Temos o cenário perfeito para grandes “inovações disruptivas” no
mercado financeiro: Clientes insatisfeitos, grandes grupos empresariais que
estão “deitando e rolando” sobre esses clientes e uma infinidade de
empreendedores criativos, com boas ideias e condições de executá-las, prontos
para atender esses clientes ávidos por bons serviços e um pouco de respeito.
Ou
seja, o Brasil é um paraíso para as fintechs. O cenário, do
ponto de vista mercadológico e tecnológico, não poderia ser mais perfeito – as
pessoas já têm um razoável grau de intimidade com as novas tecnologias e estão,
em grande parte, dispostas a experimentar novos serviços.
Só falta uma coisa para virarmos um paraíso “de fato”: Um
ambiente regulatório mais aberto e mais favorável às inovações. E é neste ponto
que vamos, sem escalas, do paraíso para o inferno…
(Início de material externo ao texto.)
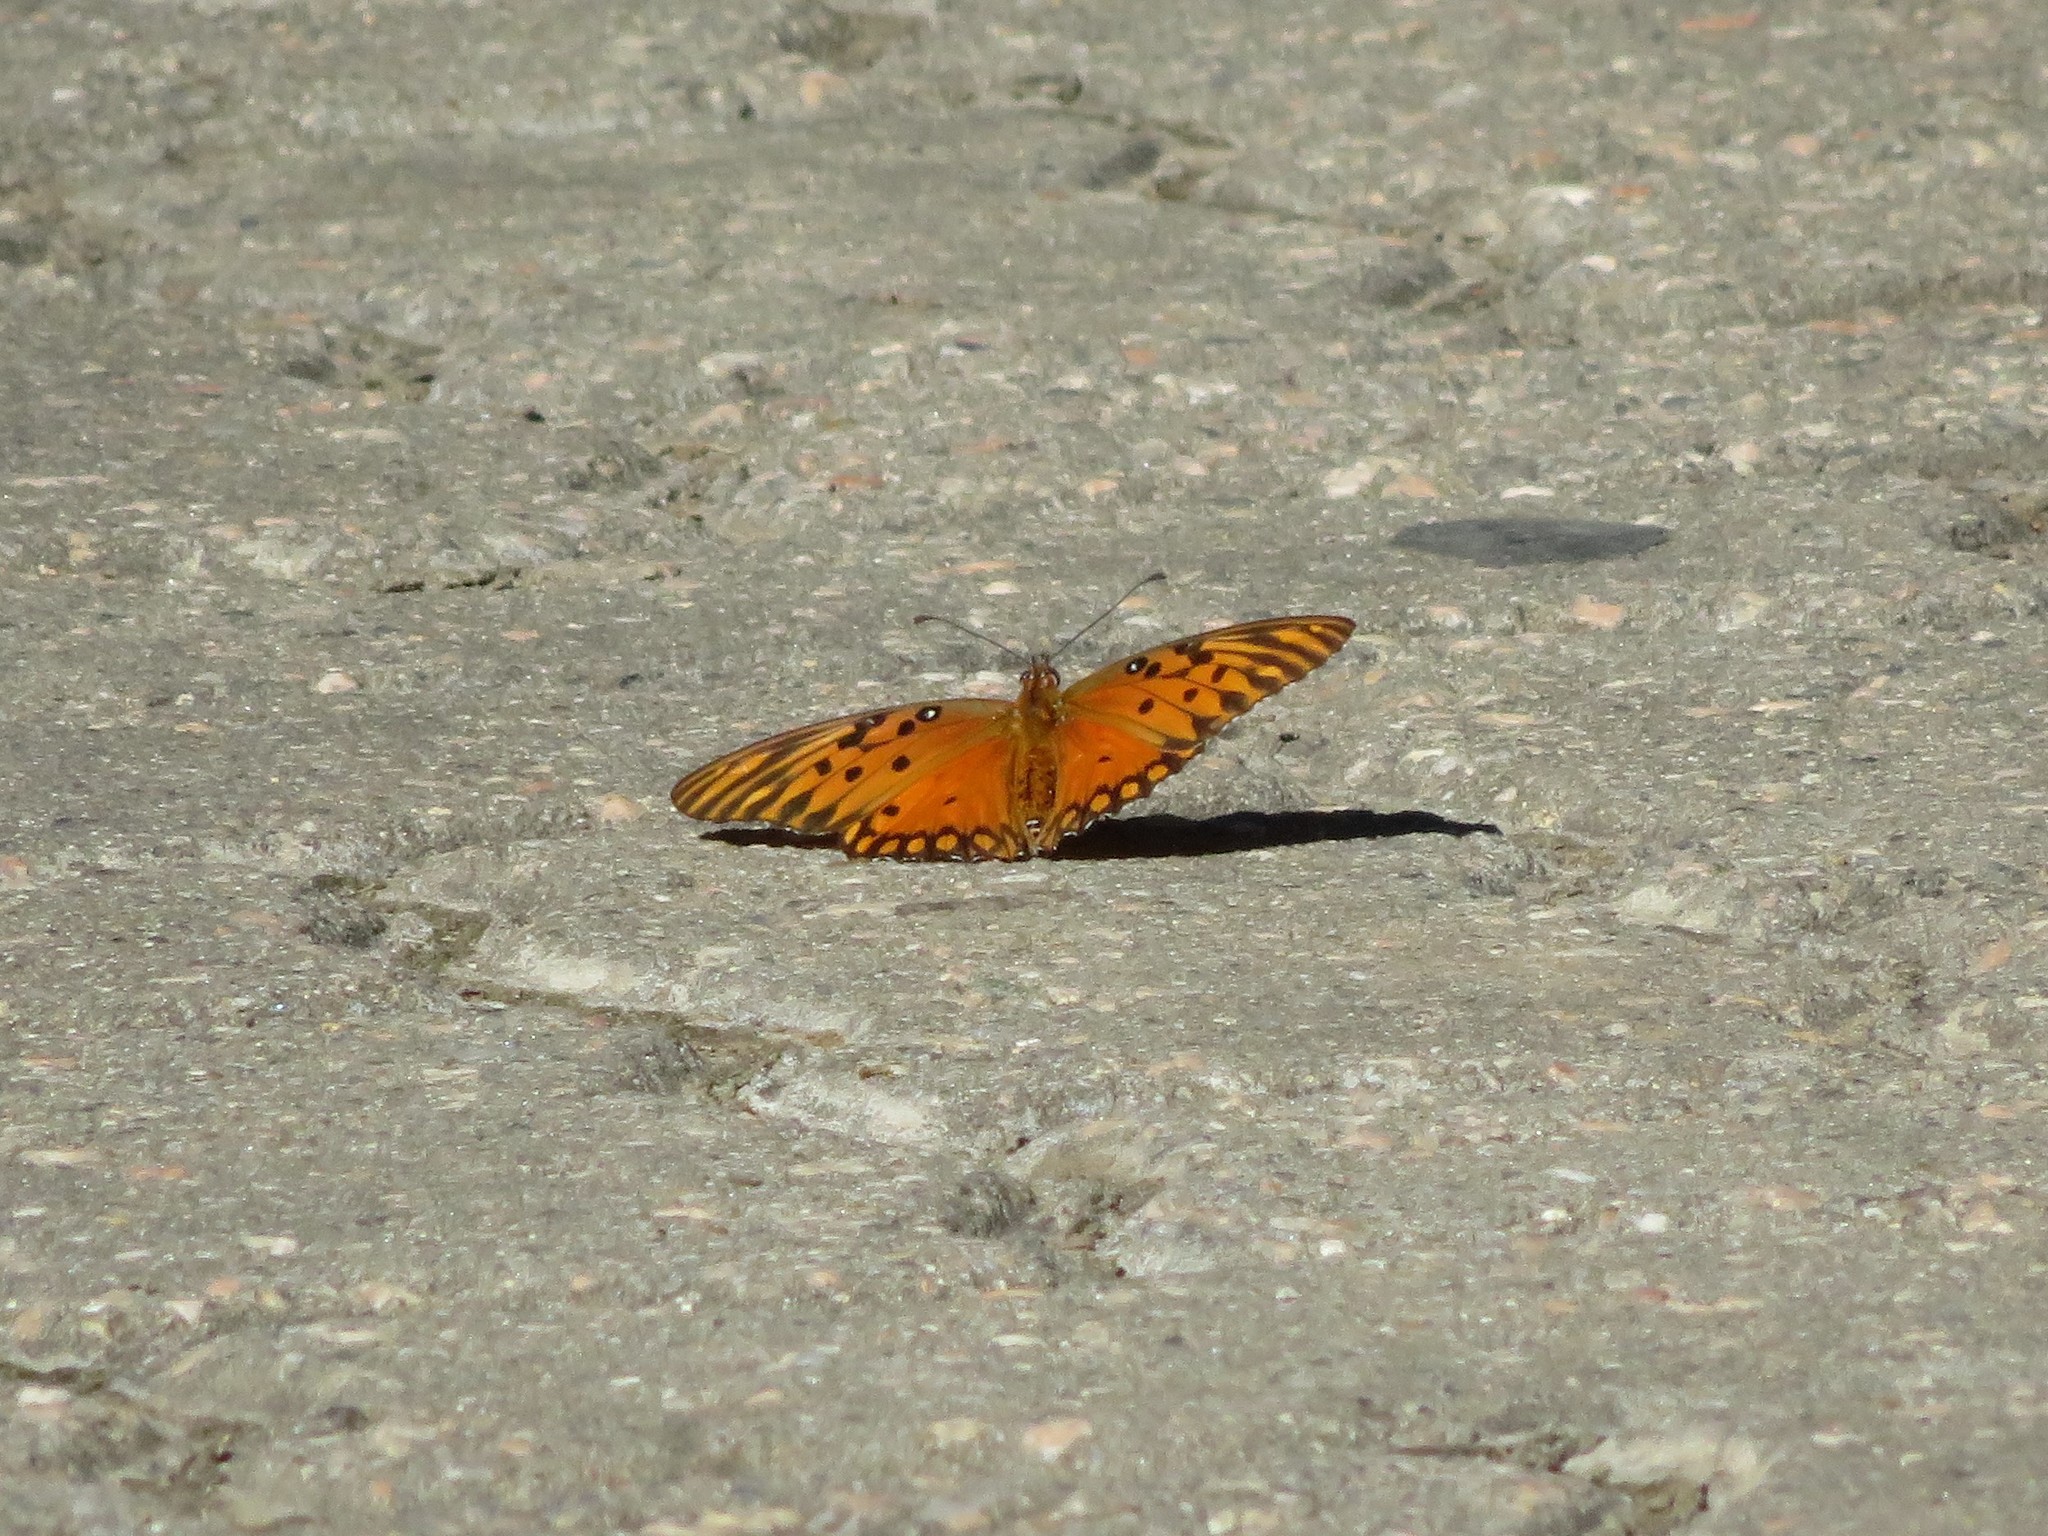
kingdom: Animalia
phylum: Arthropoda
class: Insecta
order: Lepidoptera
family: Nymphalidae
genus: Dione
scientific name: Dione vanillae
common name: Gulf fritillary
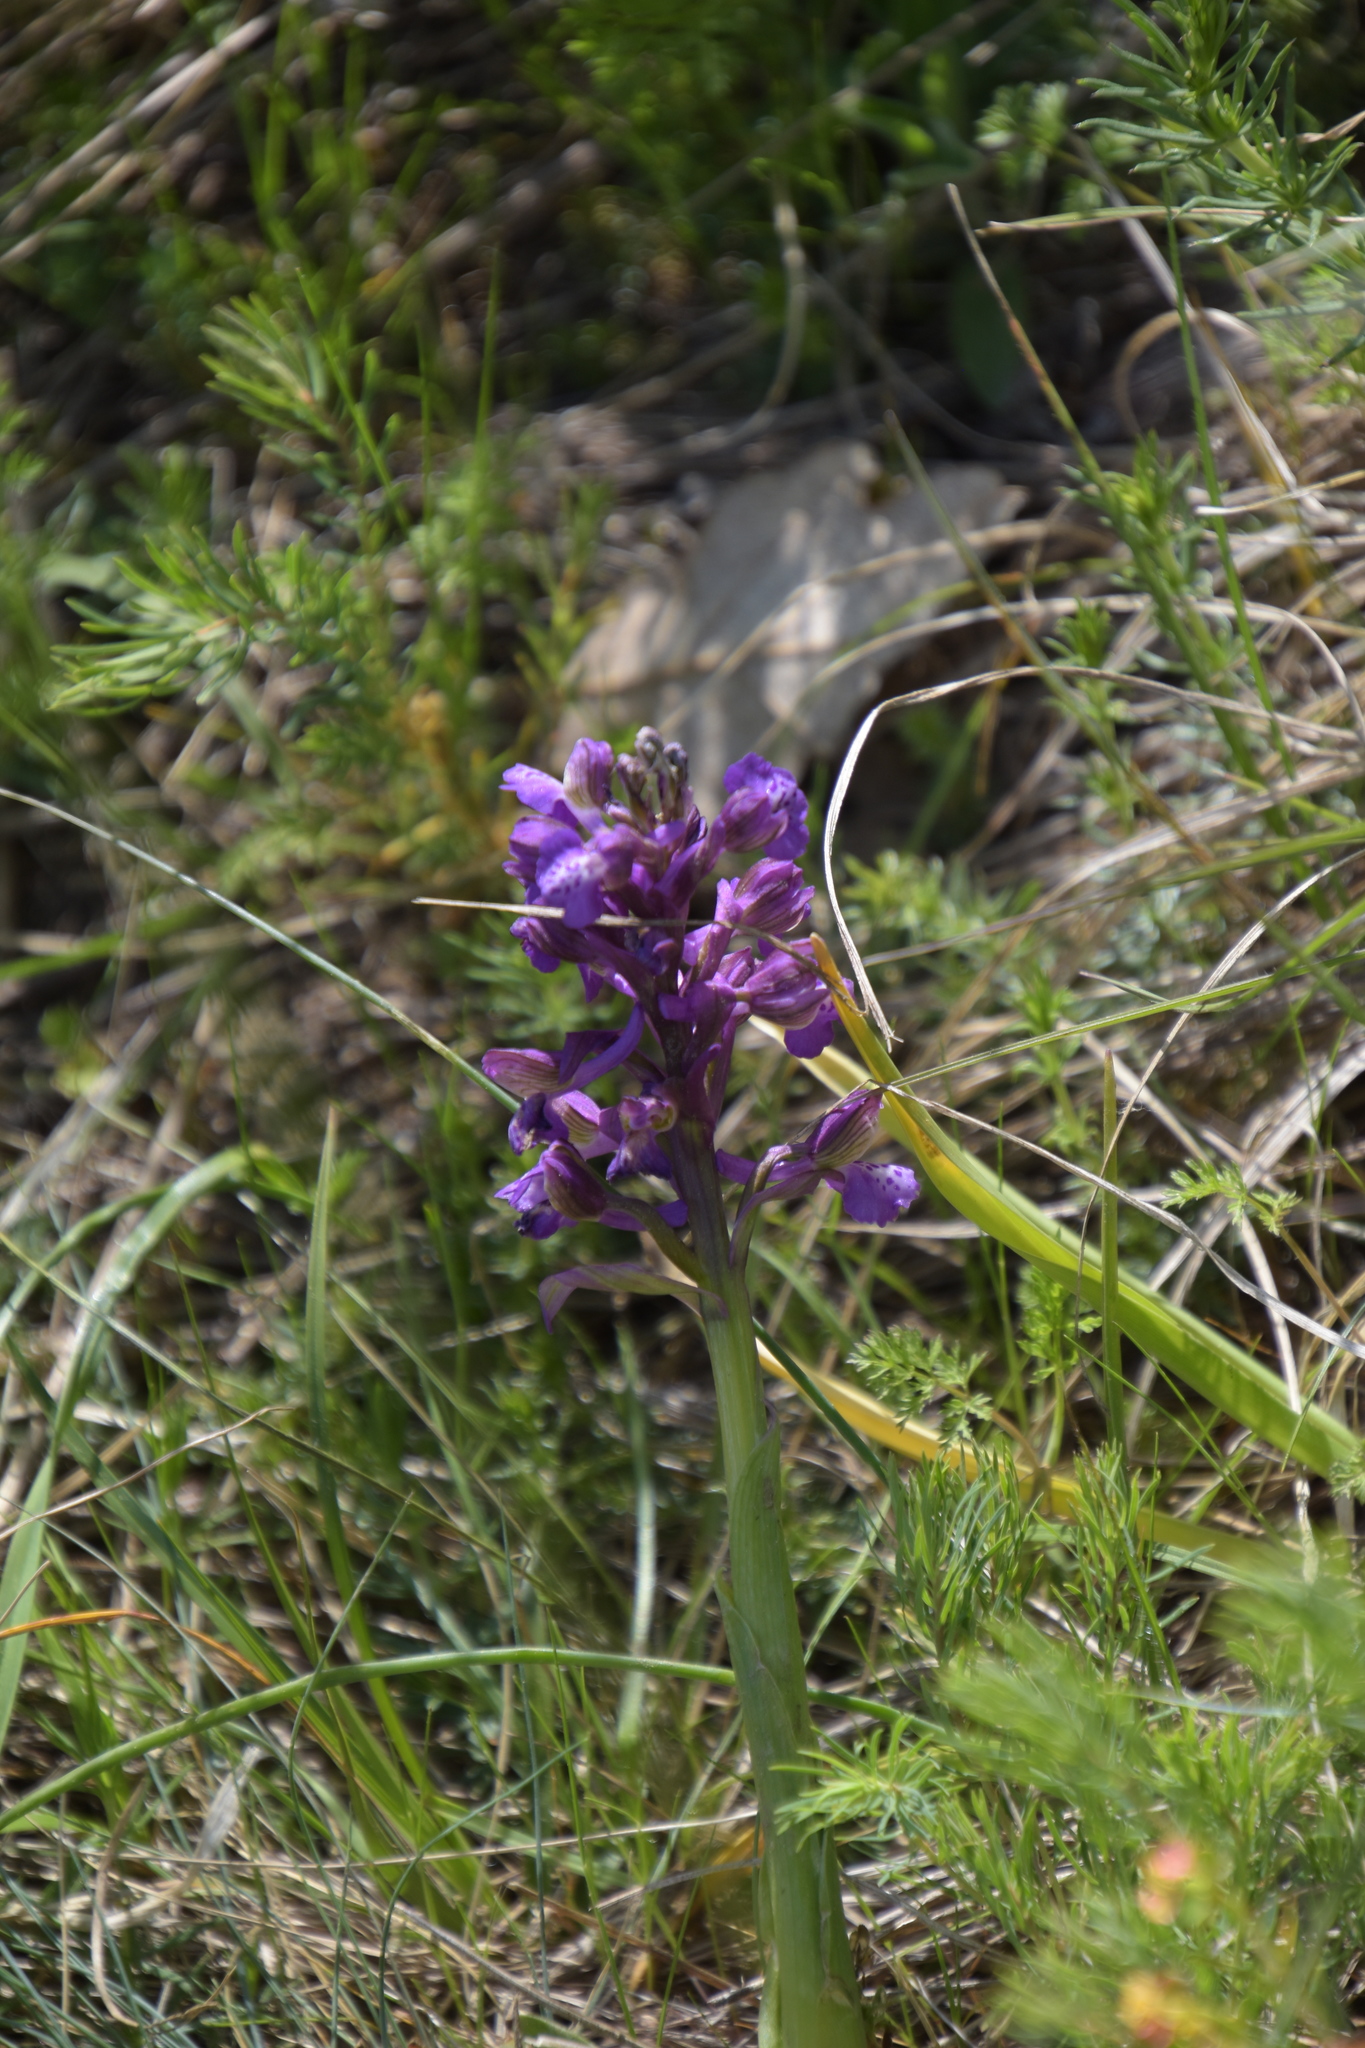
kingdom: Plantae
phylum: Tracheophyta
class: Liliopsida
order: Asparagales
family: Orchidaceae
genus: Anacamptis
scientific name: Anacamptis morio
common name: Green-winged orchid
É extremamente difícil, para um empreendedor, atuar no mercado
financeiro brasileiro. Sabemos que o aparato regulatório dos mercados financeiros
existe por um motivo justo: Garantir (uhmmm…) a segurança da população e do
próprio sistema. Porém, nossas autoridades financeiras frequentemente “erram a
mão” e acabam engessando demais o mercado, levantando suspeitas se todo esse
emaranhado regulatório e as exigências para se atuar no mercado financeiro são,
realmente, algo com o objetivo de dar segurança às pessoas ou se são apenas
para criar uma reserva de mercado.
Um caso particular, que me chamou a atenção, é o de uma empresa
de origem estrangeira, que opera com empréstimos “P2P” (onde usuários podem
emprestar diretamente dinheiro para outras pessoas e empresas), que precisou se
aliar a um banco brasileiro para atuar aqui. Na prática, a empresa altamente
inovadora, que poderia ajudar nosso mercado de crédito a ficar mais dinâmico,
teve que virar um reles correspondente bancário, travestido de empresa
tecnológica e “moderninha”…
A verdade é que muitas das empresas altamente inovadoras e
criativas que vem surgindo em outros países, que possibilitam coisas
interessantíssimas como recursos para novos empreendimentos, pagamentos e
orientação para investidores (ou mesmo a execução automática de estratégias de
investimento), simplesmente não poderiam atuar no Brasil por não atenderem aos
requisitos de nossas autoridades financeiras, apesar de serem originárias de
países com mercados financeiros muito mais complexos e desenvolvidos que o
nosso.
É preciso, urgentemente, que as nossas autoridades financeiras
abram os olhos para essas inovações e trabalhem para reduzir as barreiras de
entrada ao mercado financeiro, deixando-o mais permeável para que
empreendedores com muita criatividade (mas, muitas vezes, com poucos recursos)
tenham uma chance de sobreviver, prosperar e, quem sabe, deixar nosso o mercado
financeiro mais forte e mais moderno.